REQUIREMENT :: Output each record verbatim, with pictures left out.

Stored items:
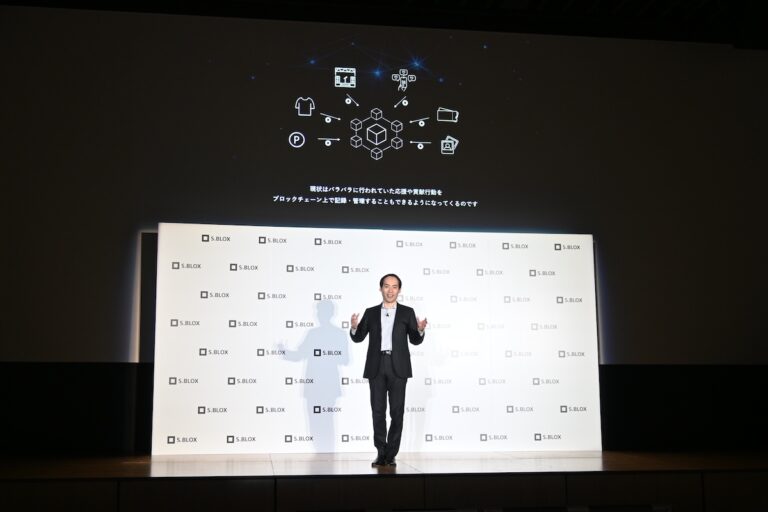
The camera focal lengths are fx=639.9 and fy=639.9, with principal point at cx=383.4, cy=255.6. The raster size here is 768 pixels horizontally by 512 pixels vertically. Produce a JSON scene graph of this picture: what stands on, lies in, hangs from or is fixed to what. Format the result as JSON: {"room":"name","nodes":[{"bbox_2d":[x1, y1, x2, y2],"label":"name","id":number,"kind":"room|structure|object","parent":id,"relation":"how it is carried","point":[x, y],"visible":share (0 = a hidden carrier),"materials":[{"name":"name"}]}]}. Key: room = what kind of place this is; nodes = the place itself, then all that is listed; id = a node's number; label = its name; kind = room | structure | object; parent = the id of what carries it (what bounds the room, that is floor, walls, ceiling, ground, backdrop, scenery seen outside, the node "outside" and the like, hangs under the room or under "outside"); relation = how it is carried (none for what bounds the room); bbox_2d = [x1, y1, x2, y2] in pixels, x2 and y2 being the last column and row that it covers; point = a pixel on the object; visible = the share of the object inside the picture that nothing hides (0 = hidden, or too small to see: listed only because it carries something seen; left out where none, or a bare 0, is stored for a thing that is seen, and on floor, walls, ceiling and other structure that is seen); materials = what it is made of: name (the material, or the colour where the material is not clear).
{"room":"event hall","nodes":[
{"label":"event hall","id":0,"kind":"room"},
{"bbox_2d":[1,0,767,49],"label":"ceiling","id":1,"kind":"structure","parent":0,"point":[663,8],"materials":[{"name":"black"}]},
{"bbox_2d":[0,6,767,357],"label":"projection screen","id":2,"kind":"object","parent":1,"relation":"hanging from","point":[295,99],"visible":0.98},
{"bbox_2d":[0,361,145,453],"label":"black wall panel","id":3,"kind":"object","parent":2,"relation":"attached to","point":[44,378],"visible":0.82,"materials":[{"name":"black fabric"}]},
{"bbox_2d":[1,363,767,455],"label":"wall","id":4,"kind":"structure","parent":0,"point":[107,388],"materials":[{"name":"black"}]},
{"bbox_2d":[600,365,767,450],"label":"wall panel","id":5,"kind":"object","parent":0,"point":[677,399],"visible":0.72,"materials":[{"name":"black fabric"}]},
{"label":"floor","id":6,"kind":"structure","parent":0,"visible":0},
{"bbox_2d":[0,449,767,511],"label":"stage","id":7,"kind":"object","parent":6,"relation":"on","point":[394,481],"visible":0.97,"materials":[{"name":"brown wood"}]},
{"bbox_2d":[149,222,600,454],"label":"backdrop","id":8,"kind":"object","parent":7,"relation":"on","point":[589,242],"visible":0.91,"materials":[{"name":"white"}]},
{"bbox_2d":[349,273,426,464],"label":"man","id":9,"kind":"object","parent":7,"relation":"on","point":[393,332],"visible":0.99},
{"bbox_2d":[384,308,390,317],"label":"microphone","id":10,"kind":"object","parent":9,"relation":"attached to","point":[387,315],"visible":0.97,"materials":[{"name":"black plastic"}]}
]}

FINAL ANSWER ::
The camera focal lengths are fx=639.9 and fy=639.9, with principal point at cx=383.4, cy=255.6. The raster size here is 768 pixels horizontally by 512 pixels vertically. Produce a JSON scene graph of this picture: what stands on, lies in, hangs from or is fixed to what. Format the result as JSON: {"room":"name","nodes":[{"bbox_2d":[x1, y1, x2, y2],"label":"name","id":number,"kind":"room|structure|object","parent":id,"relation":"how it is carried","point":[x, y],"visible":share (0 = a hidden carrier),"materials":[{"name":"name"}]}]}. Key: room = what kind of place this is; nodes = the place itself, then all that is listed; id = a node's number; label = its name; kind = room | structure | object; parent = the id of what carries it (what bounds the room, that is floor, walls, ceiling, ground, backdrop, scenery seen outside, the node "outside" and the like, hangs under the room or under "outside"); relation = how it is carried (none for what bounds the room); bbox_2d = [x1, y1, x2, y2] in pixels, x2 and y2 being the last column and row that it covers; point = a pixel on the object; visible = the share of the object inside the picture that nothing hides (0 = hidden, or too small to see: listed only because it carries something seen; left out where none, or a bare 0, is stored for a thing that is seen, and on floor, walls, ceiling and other structure that is seen); materials = what it is made of: name (the material, or the colour where the material is not clear).
{"room":"event hall","nodes":[
{"label":"event hall","id":0,"kind":"room"},
{"bbox_2d":[1,0,767,49],"label":"ceiling","id":1,"kind":"structure","parent":0,"point":[663,8],"materials":[{"name":"black"}]},
{"bbox_2d":[0,6,767,357],"label":"projection screen","id":2,"kind":"object","parent":1,"relation":"hanging from","point":[295,99],"visible":0.98},
{"bbox_2d":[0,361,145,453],"label":"black wall panel","id":3,"kind":"object","parent":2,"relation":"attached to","point":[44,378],"visible":0.82,"materials":[{"name":"black fabric"}]},
{"bbox_2d":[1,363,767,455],"label":"wall","id":4,"kind":"structure","parent":0,"point":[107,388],"materials":[{"name":"black"}]},
{"bbox_2d":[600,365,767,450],"label":"wall panel","id":5,"kind":"object","parent":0,"point":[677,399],"visible":0.72,"materials":[{"name":"black fabric"}]},
{"label":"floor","id":6,"kind":"structure","parent":0,"visible":0},
{"bbox_2d":[0,449,767,511],"label":"stage","id":7,"kind":"object","parent":6,"relation":"on","point":[394,481],"visible":0.97,"materials":[{"name":"brown wood"}]},
{"bbox_2d":[149,222,600,454],"label":"backdrop","id":8,"kind":"object","parent":7,"relation":"on","point":[589,242],"visible":0.91,"materials":[{"name":"white"}]},
{"bbox_2d":[349,273,426,464],"label":"man","id":9,"kind":"object","parent":7,"relation":"on","point":[393,332],"visible":0.99},
{"bbox_2d":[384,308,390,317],"label":"microphone","id":10,"kind":"object","parent":9,"relation":"attached to","point":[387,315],"visible":0.97,"materials":[{"name":"black plastic"}]}
]}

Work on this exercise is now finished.